Tuesday, May 1, 2012

Annals of prosecutorial discretion: the absent witness





How do we prepare our children to understand a political trial predicated on collusion against the integrity of the electoral system involving, as an indispensable principal, one of the very least self-interested donors in the history of gratuity, itself? Well, we begin, I suppose, by confiding that the trial is taking place in the United States, just to establish the plausibility of the surreal. But we move from there to inquire, how this prosecution could be mounted without calling this conspirator as a witness. The answer to this question can certainly not be prosecutorial courtesy, to a quiet lady of advanced years, and must touch upon the implausibility of the underlying charge, which is, that she wrote cheques at the drop of a hat, to respond to any demand her accomplice might present.

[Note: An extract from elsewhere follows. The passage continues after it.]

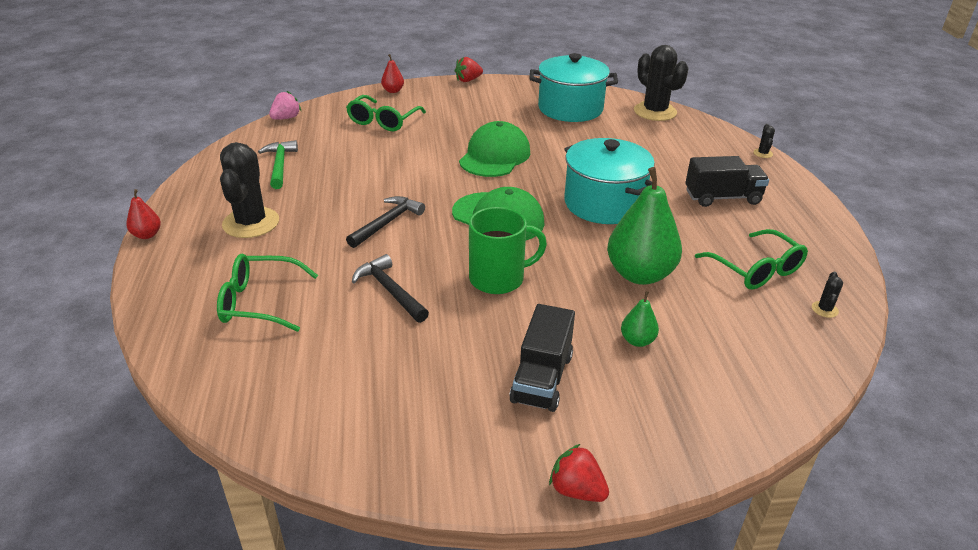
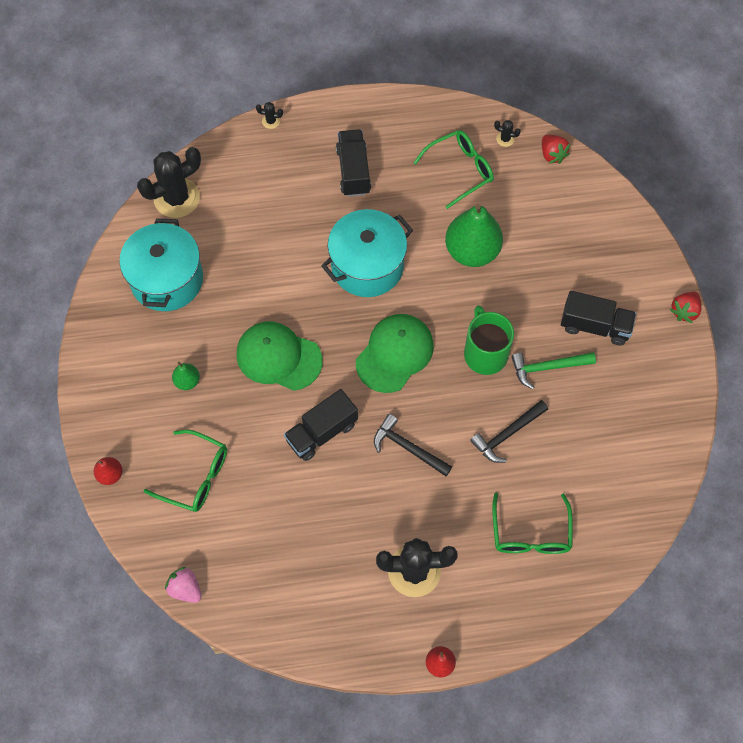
camera: 90 degrees left, 30 degrees up
green hammer [258,140,298,189] -> green hammer moved to [511,352,596,389]
red strawberry [455,57,483,82] -> red strawberry moved to [542,135,570,164]
green pear [621,291,659,347] -> green pear moved to [172,362,200,390]
none -> black truck [284,389,358,461]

The very idea that such a quiet lady would so much as possess a checking account in her name, much less operate it with the dimmest accord of her own hand, is so laughable that any physical evidence for it must be suspected as forgery, on its face. Quiet ladies I have known, of not one thousandth of this one's degree of quietness, have been protected by so many tiers of trusts and quite anonymous accounts as to make the spectacle of a portable little stack of chits requiring one's autograph, just about the most hilarious image since Preston Sturges retired from cinema. 



But there is a second reason why this witness will not be called, and that is that so few have mastered what she is to be called. She is so widely referred to by a sobriquet drawn from that portion of the animal kingdom associated with Easter, that she might as well not exist from the point of view of the law. You can just see, the prosecutor's painstakingly crafted chart of that literal maze of trusts from which her conspiracy is said to have drawn its financing, and while at the pinnacle of this elaborate structure he purports to place her lawful name, by which she seemingly doesn't exist. It's not as if her alias were Bugsy. One would not like to go to a jury on the mortal threat posed by a heroine of the nursery.


So the quiet lady is not likely to appear in court, the jury is not likely to credit any scraps which might bear her name, and the case is likely to misfire before those deliberations are even convened, under the general astonishment of mankind at the very thought of disturbing the quiet lady with such a slight in the first place. That some species of judge is actually presiding over this drama without sneezing it off his cuff, will be hard enough to explain to the young, without having to admit to them how discriminatory on their face all such prosecutions are, any more, after the Bush Court outsourced the administration of our elections to what is touchingly called, the private sector.